Chemical modification of sputtered amorphous-carbon surfaces

Methods to chemically passivate the surfaces of amorphous-carbon films (a-C) produced by dc magnetron sputtering were studied. The chemical composition of carbon surfaces produced via sputtering are dependent upon the environment to which the carbon is exposed immediately following deposition. When the sputtered film is vented to ambient conditions, free radicals produced at the surface during the deposition process are quenched by reaction with oxygen and/or water to form an oxidized, hydrophilic surface. If the sputtered carbon film is, however, exposed to a reactive gas prior to venting to ambient, the chemical nature of the resulting surface can be modified substantially.
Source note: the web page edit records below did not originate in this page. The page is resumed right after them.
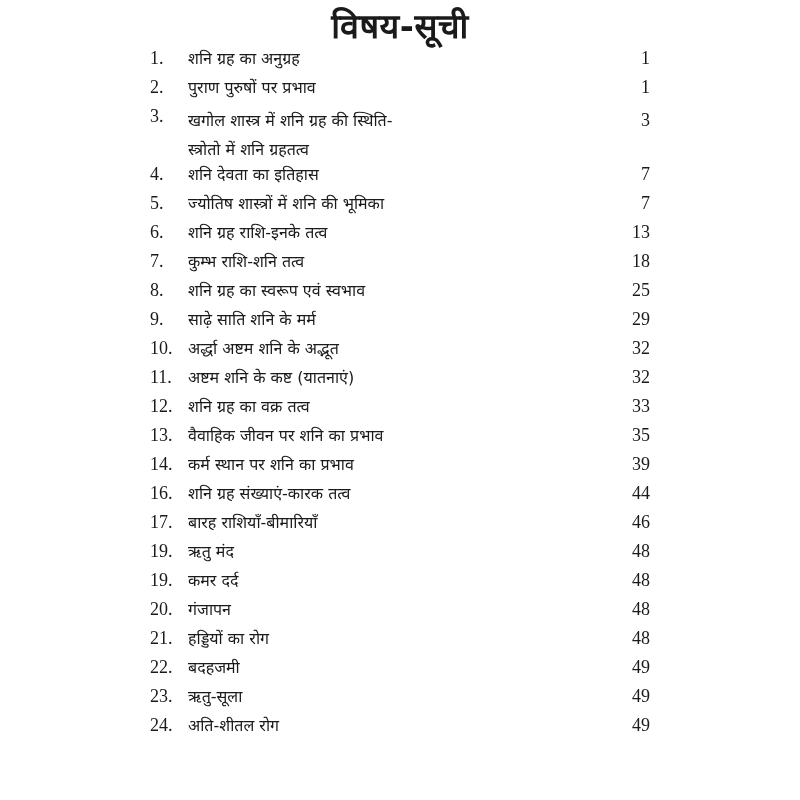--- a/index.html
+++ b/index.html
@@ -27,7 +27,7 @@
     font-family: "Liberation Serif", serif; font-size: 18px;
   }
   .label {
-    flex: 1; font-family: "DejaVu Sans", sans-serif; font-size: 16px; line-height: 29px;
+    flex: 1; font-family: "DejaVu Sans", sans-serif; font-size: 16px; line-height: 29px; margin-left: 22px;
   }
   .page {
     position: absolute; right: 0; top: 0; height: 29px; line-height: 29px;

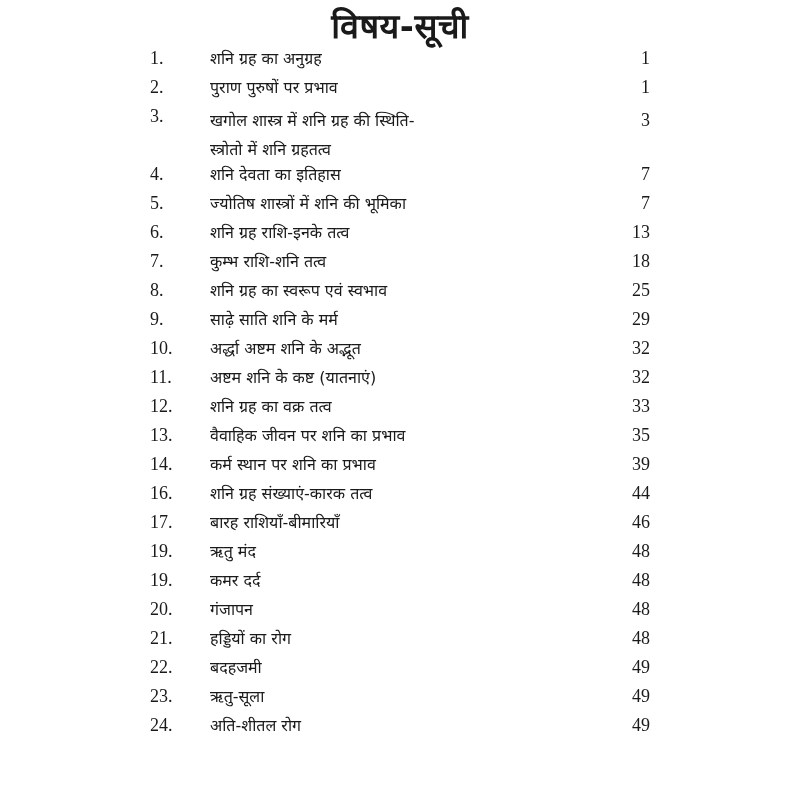--- a/index.html
+++ b/index.html
@@ -120,13 +120,6 @@
       <span class="page">32</span>
     </div>
     <div class="row">
-      <span class="num">12.</span>
-      <div class="label">
-        <div>शनि ग्रह का वक्र तत्व</div>
-      </div>
-      <span class="page">33</span>
-    </div>
-    <div class="row">
       <span class="num">13.</span>
       <div class="label">
         <div>वैवाहिक जीवन पर शनि का प्रभाव</div>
Specifically, a less highly oxidized and much more hydrophobic carbon surface is produced when the surface free radicals are quenched via either an addition reaction (demonstrated with a fluorinated olefin) or a hydrogen abstraction reaction (demonstrated with two alkyl amines). Chemical modification of amorphous-carbon films can also be accomplished by performing the sputtering in a reactive plasma formed from mixtures of argon with molecular hydrogen, amines, and perfluorocarbons. The elemental composition of these films, and the relative reactivity of the surfaces formed, were investigated via x-ray photoelectron spectroscopy and contact-angle goniometry, respectively. In the case of sputtering with a mixture of argon and hydrogen, increasing the hydrogen flow results in an increase in the amount of hydrogen incorporated into the carbon film and a decrease in the surface free energy. Sputtering in diethylamine produces an amorphous-carbon film into which nitrogen is incorporated. The free energies of the a-C:N surfaces produced in this process are similar to those of the a-C:H films. Sputtering in a fluorocarbon vapor results in the incorporation of fluorine into the film structure and the formation of very low free-energy surfaces. Increasing the concentration of the fluorocarbon in the sputtering plasma increases the amount of F incorporated into the film. At the highest fluorocarbon flow rates employed, a-C films were produced with stoichiometries and surface free energies comparable to those of bulk Teflon. (C) 2001 American Institute of Physics.